WHAT THIS TASK INVOLVES |
Down to the last character, transcribe every record.

Limb landmark coordinates

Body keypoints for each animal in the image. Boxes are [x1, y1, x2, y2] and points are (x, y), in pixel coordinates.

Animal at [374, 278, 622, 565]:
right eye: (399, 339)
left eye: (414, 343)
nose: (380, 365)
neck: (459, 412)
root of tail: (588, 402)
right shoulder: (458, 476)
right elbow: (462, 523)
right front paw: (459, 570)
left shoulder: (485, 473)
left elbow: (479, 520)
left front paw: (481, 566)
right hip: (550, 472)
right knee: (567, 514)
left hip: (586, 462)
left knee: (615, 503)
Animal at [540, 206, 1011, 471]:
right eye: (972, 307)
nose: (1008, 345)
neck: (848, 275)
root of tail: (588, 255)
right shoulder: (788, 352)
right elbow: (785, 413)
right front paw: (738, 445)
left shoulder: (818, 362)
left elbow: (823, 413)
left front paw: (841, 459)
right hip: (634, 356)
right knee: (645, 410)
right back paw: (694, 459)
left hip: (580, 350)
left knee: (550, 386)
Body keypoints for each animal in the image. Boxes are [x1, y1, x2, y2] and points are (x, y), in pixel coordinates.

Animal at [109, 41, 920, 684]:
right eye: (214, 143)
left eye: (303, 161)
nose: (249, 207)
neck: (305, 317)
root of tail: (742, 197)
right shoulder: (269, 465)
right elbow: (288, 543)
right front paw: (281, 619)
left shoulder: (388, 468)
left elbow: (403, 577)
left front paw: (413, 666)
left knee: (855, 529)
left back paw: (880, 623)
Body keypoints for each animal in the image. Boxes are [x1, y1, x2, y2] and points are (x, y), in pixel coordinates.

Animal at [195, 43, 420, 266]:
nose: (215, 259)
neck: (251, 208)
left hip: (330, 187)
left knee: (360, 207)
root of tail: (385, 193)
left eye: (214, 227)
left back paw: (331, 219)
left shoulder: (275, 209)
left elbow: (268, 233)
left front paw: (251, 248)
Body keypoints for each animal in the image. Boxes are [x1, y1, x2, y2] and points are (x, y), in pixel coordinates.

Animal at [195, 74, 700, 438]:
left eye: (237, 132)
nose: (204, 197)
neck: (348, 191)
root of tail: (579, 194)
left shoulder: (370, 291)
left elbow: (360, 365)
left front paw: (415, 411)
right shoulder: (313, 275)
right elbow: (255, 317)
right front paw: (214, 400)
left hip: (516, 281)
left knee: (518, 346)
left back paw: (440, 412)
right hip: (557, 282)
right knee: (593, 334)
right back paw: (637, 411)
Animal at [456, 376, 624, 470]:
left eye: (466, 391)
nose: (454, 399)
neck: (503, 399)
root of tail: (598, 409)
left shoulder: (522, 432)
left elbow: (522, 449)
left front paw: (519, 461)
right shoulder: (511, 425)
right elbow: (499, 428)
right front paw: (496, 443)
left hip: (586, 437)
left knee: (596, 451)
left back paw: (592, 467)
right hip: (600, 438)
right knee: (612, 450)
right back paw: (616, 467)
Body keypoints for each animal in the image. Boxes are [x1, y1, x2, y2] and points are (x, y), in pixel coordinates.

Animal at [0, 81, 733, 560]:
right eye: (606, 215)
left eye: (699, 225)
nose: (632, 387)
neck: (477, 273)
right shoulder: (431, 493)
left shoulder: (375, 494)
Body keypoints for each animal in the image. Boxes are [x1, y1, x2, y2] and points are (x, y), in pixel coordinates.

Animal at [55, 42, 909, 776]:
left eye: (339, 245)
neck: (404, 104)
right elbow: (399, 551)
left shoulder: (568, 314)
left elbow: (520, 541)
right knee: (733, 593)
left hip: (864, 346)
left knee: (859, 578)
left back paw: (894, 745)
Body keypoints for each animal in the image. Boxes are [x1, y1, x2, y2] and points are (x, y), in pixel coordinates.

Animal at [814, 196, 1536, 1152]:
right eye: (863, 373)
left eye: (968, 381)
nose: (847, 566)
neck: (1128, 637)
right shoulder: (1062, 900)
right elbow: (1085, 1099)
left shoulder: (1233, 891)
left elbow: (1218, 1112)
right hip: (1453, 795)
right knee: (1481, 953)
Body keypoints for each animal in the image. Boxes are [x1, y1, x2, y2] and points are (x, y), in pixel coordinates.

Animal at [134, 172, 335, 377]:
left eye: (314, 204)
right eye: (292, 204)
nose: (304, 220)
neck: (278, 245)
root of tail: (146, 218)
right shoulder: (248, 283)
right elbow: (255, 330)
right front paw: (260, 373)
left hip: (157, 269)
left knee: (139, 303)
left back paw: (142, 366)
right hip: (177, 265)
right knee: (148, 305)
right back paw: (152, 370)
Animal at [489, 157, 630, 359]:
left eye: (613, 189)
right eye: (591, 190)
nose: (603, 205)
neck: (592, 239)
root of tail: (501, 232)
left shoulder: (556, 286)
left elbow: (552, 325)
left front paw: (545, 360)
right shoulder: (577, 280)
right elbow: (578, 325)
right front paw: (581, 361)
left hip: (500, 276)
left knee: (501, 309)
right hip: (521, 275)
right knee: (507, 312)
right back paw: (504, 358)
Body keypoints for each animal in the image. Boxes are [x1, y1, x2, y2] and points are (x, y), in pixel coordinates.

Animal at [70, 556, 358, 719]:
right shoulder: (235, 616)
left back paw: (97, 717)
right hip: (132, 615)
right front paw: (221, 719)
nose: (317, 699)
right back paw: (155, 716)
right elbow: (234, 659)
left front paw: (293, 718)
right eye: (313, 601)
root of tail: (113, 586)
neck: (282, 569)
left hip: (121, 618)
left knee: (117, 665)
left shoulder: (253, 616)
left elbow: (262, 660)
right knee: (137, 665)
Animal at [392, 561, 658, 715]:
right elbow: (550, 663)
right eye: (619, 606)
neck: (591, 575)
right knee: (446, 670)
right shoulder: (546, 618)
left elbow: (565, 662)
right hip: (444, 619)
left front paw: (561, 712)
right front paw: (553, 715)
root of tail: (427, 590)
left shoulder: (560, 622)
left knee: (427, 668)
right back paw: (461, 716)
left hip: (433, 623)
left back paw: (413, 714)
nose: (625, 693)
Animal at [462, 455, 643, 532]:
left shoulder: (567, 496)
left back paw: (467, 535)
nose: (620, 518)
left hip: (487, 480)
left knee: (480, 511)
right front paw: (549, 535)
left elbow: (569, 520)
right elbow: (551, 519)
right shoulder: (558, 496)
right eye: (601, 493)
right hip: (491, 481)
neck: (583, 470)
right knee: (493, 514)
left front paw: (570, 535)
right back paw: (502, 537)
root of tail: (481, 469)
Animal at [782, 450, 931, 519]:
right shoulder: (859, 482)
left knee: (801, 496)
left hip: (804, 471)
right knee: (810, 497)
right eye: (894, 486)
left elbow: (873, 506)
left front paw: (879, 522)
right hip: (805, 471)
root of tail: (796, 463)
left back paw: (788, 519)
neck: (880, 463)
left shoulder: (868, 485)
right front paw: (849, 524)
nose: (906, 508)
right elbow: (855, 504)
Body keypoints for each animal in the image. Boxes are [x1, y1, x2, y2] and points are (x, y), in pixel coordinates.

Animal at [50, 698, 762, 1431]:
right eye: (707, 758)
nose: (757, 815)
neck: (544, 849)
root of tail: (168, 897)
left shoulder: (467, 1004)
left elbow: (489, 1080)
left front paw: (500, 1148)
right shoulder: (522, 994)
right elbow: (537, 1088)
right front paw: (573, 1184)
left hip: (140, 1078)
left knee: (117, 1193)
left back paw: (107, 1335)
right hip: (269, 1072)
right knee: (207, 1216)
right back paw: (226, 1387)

RESULT BELOW |
Body keypoints for each animal in the image. Boxes are [x1, y1, x2, y2] and points are (x, y), in pixel coordinates.

Animal at [374, 278, 622, 565]:
right eye: (399, 339)
left eye: (414, 343)
nose: (380, 365)
neck: (459, 412)
root of tail: (588, 402)
right shoulder: (458, 476)
right elbow: (462, 523)
right front paw: (459, 570)
left shoulder: (485, 473)
left elbow: (479, 520)
left front paw: (481, 566)
right hip: (550, 472)
right knee: (567, 514)
left hip: (586, 462)
left knee: (615, 503)
Animal at [540, 206, 1011, 471]:
right eye: (972, 307)
nose: (1008, 345)
neck: (848, 275)
root of tail: (588, 255)
right shoulder: (788, 352)
right elbow: (785, 413)
right front paw: (738, 445)
left shoulder: (818, 362)
left elbow: (823, 413)
left front paw: (841, 459)
right hip: (634, 356)
right knee: (645, 410)
right back paw: (694, 459)
left hip: (580, 350)
left knee: (550, 386)
Body keypoints for each animal in the image. Boxes are [x1, y1, x2, y2] and points are (x, y), in pixel coordinates.

Animal at [109, 41, 920, 684]:
right eye: (214, 143)
left eye: (303, 161)
nose: (249, 207)
neck: (305, 317)
root of tail: (742, 197)
right shoulder: (269, 465)
right elbow: (288, 543)
right front paw: (281, 619)
left shoulder: (388, 468)
left elbow: (403, 577)
left front paw: (413, 666)
left knee: (855, 529)
left back paw: (880, 623)
Body keypoints for each animal in the image. Boxes are [x1, y1, x2, y2] and points are (x, y), in pixel coordinates.

Animal at [195, 43, 420, 266]:
nose: (215, 259)
neck: (251, 208)
left hip: (330, 187)
left knee: (360, 207)
root of tail: (385, 193)
left eye: (214, 227)
left back paw: (331, 219)
left shoulder: (275, 209)
left elbow: (268, 233)
left front paw: (251, 248)
Body keypoints for each animal in the image. Boxes are [x1, y1, x2, y2] and points are (x, y), in pixel coordinates.

Animal at [195, 74, 700, 438]:
left eye: (237, 132)
nose: (204, 197)
neck: (348, 191)
root of tail: (579, 194)
left shoulder: (370, 291)
left elbow: (360, 365)
left front paw: (415, 411)
right shoulder: (313, 275)
right elbow: (255, 317)
right front paw: (214, 400)
left hip: (516, 281)
left knee: (518, 346)
left back paw: (440, 412)
right hip: (557, 282)
right knee: (593, 334)
right back paw: (637, 411)
Animal at [456, 376, 624, 470]:
left eye: (466, 391)
nose: (454, 399)
neck: (503, 399)
root of tail: (598, 409)
left shoulder: (522, 432)
left elbow: (522, 449)
left front paw: (519, 461)
right shoulder: (511, 425)
right elbow: (499, 428)
right front paw: (496, 443)
left hip: (586, 437)
left knee: (596, 451)
left back paw: (592, 467)
right hip: (600, 438)
right knee: (612, 450)
right back paw: (616, 467)
Body keypoints for each animal in the image. Boxes are [x1, y1, x2, y2] and points are (x, y), in pixel coordinates.

Animal at [0, 81, 733, 560]:
right eye: (606, 215)
left eye: (699, 225)
nose: (632, 387)
neck: (477, 273)
right shoulder: (431, 493)
left shoulder: (375, 494)
Body keypoints for each animal in the image. Boxes are [x1, y1, x2, y2] and points are (x, y), in pixel coordinates.

Animal at [55, 42, 909, 776]:
left eye: (339, 245)
neck: (404, 104)
right elbow: (399, 551)
left shoulder: (568, 314)
left elbow: (520, 541)
right knee: (733, 593)
left hip: (864, 346)
left knee: (859, 578)
left back paw: (894, 745)
Body keypoints for each animal in the image. Boxes are [x1, y1, x2, y2] and points are (x, y), in pixel coordinates.

Animal at [814, 196, 1536, 1152]:
right eye: (863, 373)
left eye: (968, 381)
nose: (847, 566)
neck: (1128, 637)
right shoulder: (1062, 900)
right elbow: (1085, 1099)
left shoulder: (1233, 891)
left elbow: (1218, 1112)
right hip: (1453, 795)
right knee: (1481, 953)
Body keypoints for each animal in the image. Boxes are [x1, y1, x2, y2] and points are (x, y), in pixel coordinates.

Animal at [134, 172, 335, 377]:
left eye: (314, 204)
right eye: (292, 204)
nose: (304, 220)
neck: (278, 245)
root of tail: (146, 218)
right shoulder: (248, 283)
right elbow: (255, 330)
right front paw: (260, 373)
left hip: (157, 269)
left knee: (139, 303)
left back paw: (142, 366)
right hip: (177, 265)
right knee: (148, 305)
right back paw: (152, 370)
Animal at [489, 157, 630, 359]:
left eye: (613, 189)
right eye: (591, 190)
nose: (603, 205)
neck: (592, 239)
root of tail: (501, 232)
left shoulder: (556, 286)
left elbow: (552, 325)
left front paw: (545, 360)
right shoulder: (577, 280)
right elbow: (578, 325)
right front paw: (581, 361)
left hip: (500, 276)
left knee: (501, 309)
right hip: (521, 275)
right knee: (507, 312)
right back paw: (504, 358)
Body keypoints for each animal in the image. Boxes are [x1, y1, x2, y2] and points are (x, y), in pixel coordinates.

Animal at [70, 556, 358, 719]:
right shoulder: (235, 616)
left back paw: (97, 717)
right hip: (132, 615)
right front paw: (221, 719)
nose: (317, 699)
right back paw: (155, 716)
right elbow: (234, 659)
left front paw: (293, 718)
right eye: (313, 601)
root of tail: (113, 586)
neck: (282, 569)
left hip: (121, 618)
left knee: (117, 665)
left shoulder: (253, 616)
left elbow: (262, 660)
right knee: (137, 665)
Animal at [392, 561, 658, 715]:
right elbow: (550, 663)
right eye: (619, 606)
neck: (591, 575)
right knee: (446, 670)
right shoulder: (546, 618)
left elbow: (565, 662)
right hip: (444, 619)
left front paw: (561, 712)
right front paw: (553, 715)
root of tail: (427, 590)
left shoulder: (560, 622)
left knee: (427, 668)
right back paw: (461, 716)
left hip: (433, 623)
left back paw: (413, 714)
nose: (625, 693)
Animal at [462, 455, 643, 532]:
left shoulder: (567, 496)
left back paw: (467, 535)
nose: (620, 518)
left hip: (487, 480)
left knee: (480, 511)
right front paw: (549, 535)
left elbow: (569, 520)
right elbow: (551, 519)
right shoulder: (558, 496)
right eye: (601, 493)
right hip: (491, 481)
neck: (583, 470)
right knee: (493, 514)
left front paw: (570, 535)
right back paw: (502, 537)
root of tail: (481, 469)
Animal at [782, 450, 931, 519]:
right shoulder: (859, 482)
left knee: (801, 496)
left hip: (804, 471)
right knee: (810, 497)
right eye: (894, 486)
left elbow: (873, 506)
left front paw: (879, 522)
right hip: (805, 471)
root of tail: (796, 463)
left back paw: (788, 519)
neck: (880, 463)
left shoulder: (868, 485)
right front paw: (849, 524)
nose: (906, 508)
right elbow: (855, 504)
Body keypoints for each animal in the image. Boxes are [x1, y1, x2, y2] and points are (x, y), in pixel coordinates.

Animal at [50, 698, 762, 1431]:
right eye: (707, 758)
nose: (757, 815)
neck: (544, 849)
root of tail: (168, 897)
left shoulder: (467, 1004)
left elbow: (489, 1080)
left front paw: (500, 1148)
right shoulder: (522, 994)
right elbow: (537, 1088)
right front paw: (573, 1184)
left hip: (140, 1078)
left knee: (117, 1193)
left back paw: (107, 1335)
right hip: (269, 1072)
right knee: (207, 1216)
right back paw: (226, 1387)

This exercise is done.